Friday, November 18, 2005

Rome: DAY 66 PAPER, PAPER, PAPER

SIXTY-SIXTH DAY
PAPER, PAPER, PAPER
November 18, 2005

We had a variety of visitors during the week.  It seems that even people we don’t know want a close-up of Rome from the vantage point of our time spent here.  Friends of Kimberly’s sisters from Portland, Tom and Jack, arrive while we are in Spain.  Because of our communications gap it takes us a few days to connect.  Finally, we get on the motorino and run over to the place they are staying near the Trevi fountain.  It is an adventure finding the small alleys of Rome.  As usual, I am trying to do what all good Roman scooter drivers do, get there as fast as possible.  This means breaking every traffic law including going the wrong way on one-way streets.  As I am heading up the wrong way, a cop steps out of the doorway and I think I am cooked, but thankfully he waves me off and I turn around with no further intervention.   We put a business card on their apartment door and amazingly they find it.  They join us for lunch in the ghetto and we eat at our landlady’s famous restaurant.  They are great guys and bring a fresh perspective to our difficult week.  Jack is an emergency room Doc and Tom owns a couple of restaurants in Portland.  They buy. 

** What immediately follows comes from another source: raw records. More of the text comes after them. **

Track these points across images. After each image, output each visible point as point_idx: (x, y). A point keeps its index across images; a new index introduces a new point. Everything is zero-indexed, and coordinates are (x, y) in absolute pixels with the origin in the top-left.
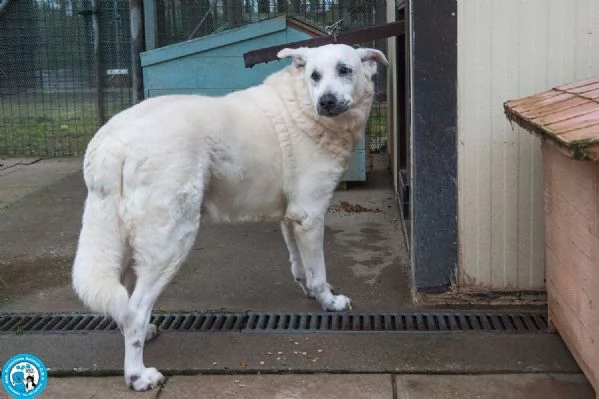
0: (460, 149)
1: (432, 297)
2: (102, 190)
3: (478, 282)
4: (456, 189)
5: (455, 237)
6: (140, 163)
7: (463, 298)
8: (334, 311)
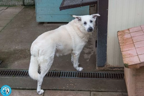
0: (108, 38)
1: (101, 68)
2: (34, 56)
3: (111, 65)
4: (107, 46)
5: (106, 56)
6: (42, 51)
7: (107, 68)
8: (79, 71)
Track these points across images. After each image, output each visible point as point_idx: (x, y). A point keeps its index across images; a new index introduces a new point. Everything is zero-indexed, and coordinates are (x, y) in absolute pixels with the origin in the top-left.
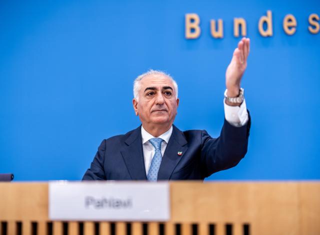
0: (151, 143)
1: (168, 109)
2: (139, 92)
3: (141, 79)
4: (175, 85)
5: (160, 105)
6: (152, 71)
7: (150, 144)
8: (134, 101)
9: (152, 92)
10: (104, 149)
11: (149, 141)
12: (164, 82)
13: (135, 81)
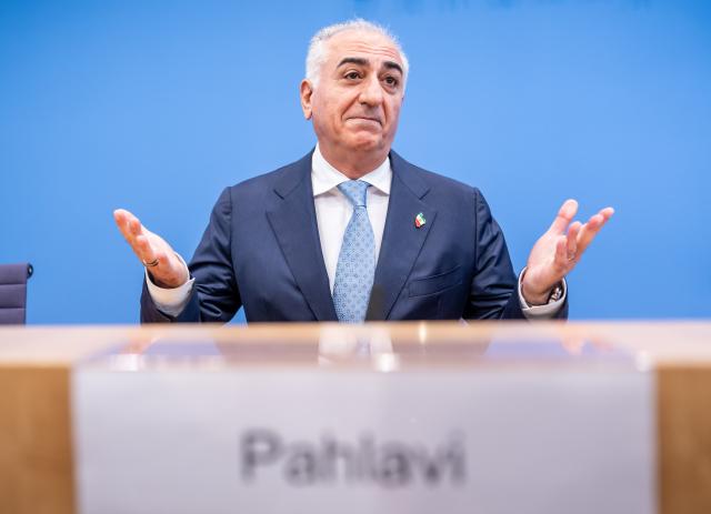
0: (344, 192)
1: (384, 120)
2: (324, 66)
3: (329, 36)
4: (405, 64)
5: (369, 106)
6: (362, 22)
7: (340, 194)
8: (305, 84)
9: (355, 71)
10: (227, 210)
11: (339, 186)
12: (388, 51)
13: (315, 39)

Later in the day I am picked up near the ghetto by the purported best papermaker in Rome, Roberto Meninno.  And he proves to be so after we spend the afternoon in his studio looking at his work.  It is the best small paper-making place I have ever seen.  It has excellent equipment including a first rate Hollander beater and an electric hydraulic press that is superb.  The place is neat as a pin and does not remind me of my studio.  His paper is good and his art too.  He shows me everything that he has ever made.  An interesting guy, half American but grew up in Italy. His degree is from the Rhode Island School of Design and he speaks perfect English with a wonderful Italian accent.  We will do collaboration together, I will make the paper and he will do the art.  It will be scary to work with this accomplished guy, but it must be done.  In addition, we’re planning a studio visit for the fellows at the Academy to learn more about paper-making.  He teaches at Temple, Cornell, and a Roman art school and is very busy.  I manage to further complicate the day by leaving my backpack at his studio.  He returns it the next day so I am not forced to try and find his studio, which is outside the walls of Rome.  A nice guy, very intense, mid forties; he should be showing his work at galleries.  I take a couple of pieces of paper back with me to the apartment and they are now the only adornment on our walls.